Have you ever observed a sound? The question may seem incongruous, I agree, but if we « observe » a sound, or more precisely, its spectrum, we will see it as a shriveled cardiogram. A signal. With an average level, highs and lows.
Example of a sound spectrum
Let’s keep in mind this spectrum, with its fluctuating amplitudes. If, by misfortune, one of them were to exceed a critical threshold, you would become completely deaf.
You may be resistant, resilient… but there are limits that cannot be crossed with impunity.
Resilience, according to Larousse, is in turn this capacity to resist shocks, traumas,external disturbances, or a breakdown. In short, resilience is the ability to bend, without giving in.
But how do we measure it? By the limit, of course! European Union considers that a worker should not be exposed daily to noise of more than 85 dB. This is the limit that should not be exceeded. In a way, it is a measure of our resilience: beyond that, our hearing system is damaged.
To measure resilience, we need a limit… and a phenomenon! You and I are resilient up to 85 dB daily in terms of noise. Or up to a body temperature of 41°C … After that, it’s the end!
Little holes everywhere…
But here’s the thing: resilience is a concept that can be found everywhere, and in every field!
Let’s take the example of Switzerland and its formidable railway network. Any user can agree: the service is provided. The high speeds do not affect punctuality, and the network transports people from one end of the country to the other at (almost) any time of the day or night.
Our shock? A broken down train. An announcement here, a message there. Travelers change trains to get to their destination as quickly as possible. Nearly 92% of passengers arrive with less than 3 minutes delay, and only a handful of unlucky people miss their connection. A fine example of resilience: in the face of hazards, the network maintains its main function.
But should we stop there? Anyone living in Switzerland on November 10, 2021 will know the charming village of Tolochenaz. On that day, in the middle of one of the busiest sections of the country, with no bypass route, a hole formed between the tracks as a result of work. The line was almost completely interrupted and all national traffic was affected. Add to this the lack of mechanics to drive the trains, and the network faltered; it struggled to carry its users. The shock was too great, the resilience too weak. But should we point the finger at this system because it is not resilient to these combined events?
The art of the limit
It must be admitted that every system has its limits. The SBB network adapts well to train breakdowns, but poorly to holes in the network. The Internet is very resistant to random failures, and very little to targeted attacks. OVHcloud guarantees a service of up to 99.99% availability, but cannot withstand a fire.
And it is not a coincidence that the last 3 examples are highly technological! The last years of our history saw the advent of huge networks with fascinating properties: « scale-free » networks (see diagram below) made of few « hubs » (those hyperconnected elements like central stations or large internet routers) and many loosely connected nodes (small stations or personal computers).

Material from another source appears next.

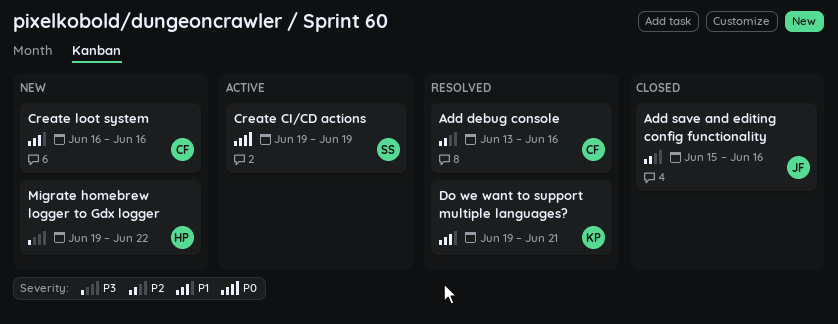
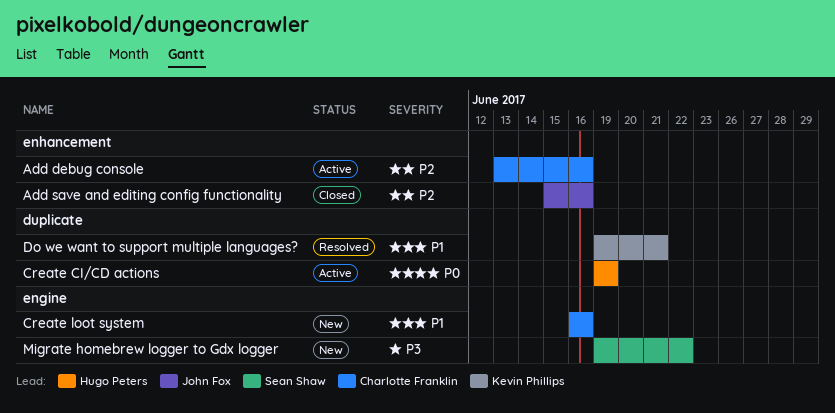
Add debug console, status: Resolved -> Active
Create CI/CD actions, owner: Sean Shaw -> Hugo Peters
Migrate homebrew logger to Gdx logger, owner: Hugo Peters -> Sean Shaw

These networks, which can be found just about everywhere, are extremely resilient to random events: it is still possible to access information after a devastating storm. For example, you never realized how many servers fail every day, while so many others guarantee, 24/7, essential services to our daily life.
However, do these famous scale-free networks (rail, air, internet, mail, web, etc) make us invincible? Unfortunately not! And that’s the other side of the coin, they imply a particular sensitivity to targeted attacks… on these same hubs. Resilience is therefore the subtle art of pushing the limit… and above all, accepting it!
Oak or Reed?
In fact, the notion of resilience has been chasing us for a long time (or maybe it’s us chasing it).
In 1668, La Fontaine already gave us a good lesson in resilience with his famous fable The Oak and the Reed. In it, he depicts an Oak tree, which laughs at the Reed because it bends at the slightest gust of wind. Our valiant and powerful companion ends up uprooted by a terrible north wind.
Moral of the story? A system, however robust it may be, has its own weaknesses and, we confronted to a shock, it might fail.
And all this for what?
It seems to be obvious that every system is fallible, and however resilient it may be, it is exposed to a definitive breakdown. Ecosystems, human societies or technological constructions, nothing escapes the rule.
So why not start thinking and designing our systems differently? Scientists are clear on the subject, our environment is changing and fast, too fast. So, the more resilient we become, the more likely we are not to give in to the next shock.
Because in the end, during a crisis, a breakdown, a shock, there is rarely only one system affected: the winners are therefore the most resilient ones… Provided, of course, that we keep in mind our Achilles heel!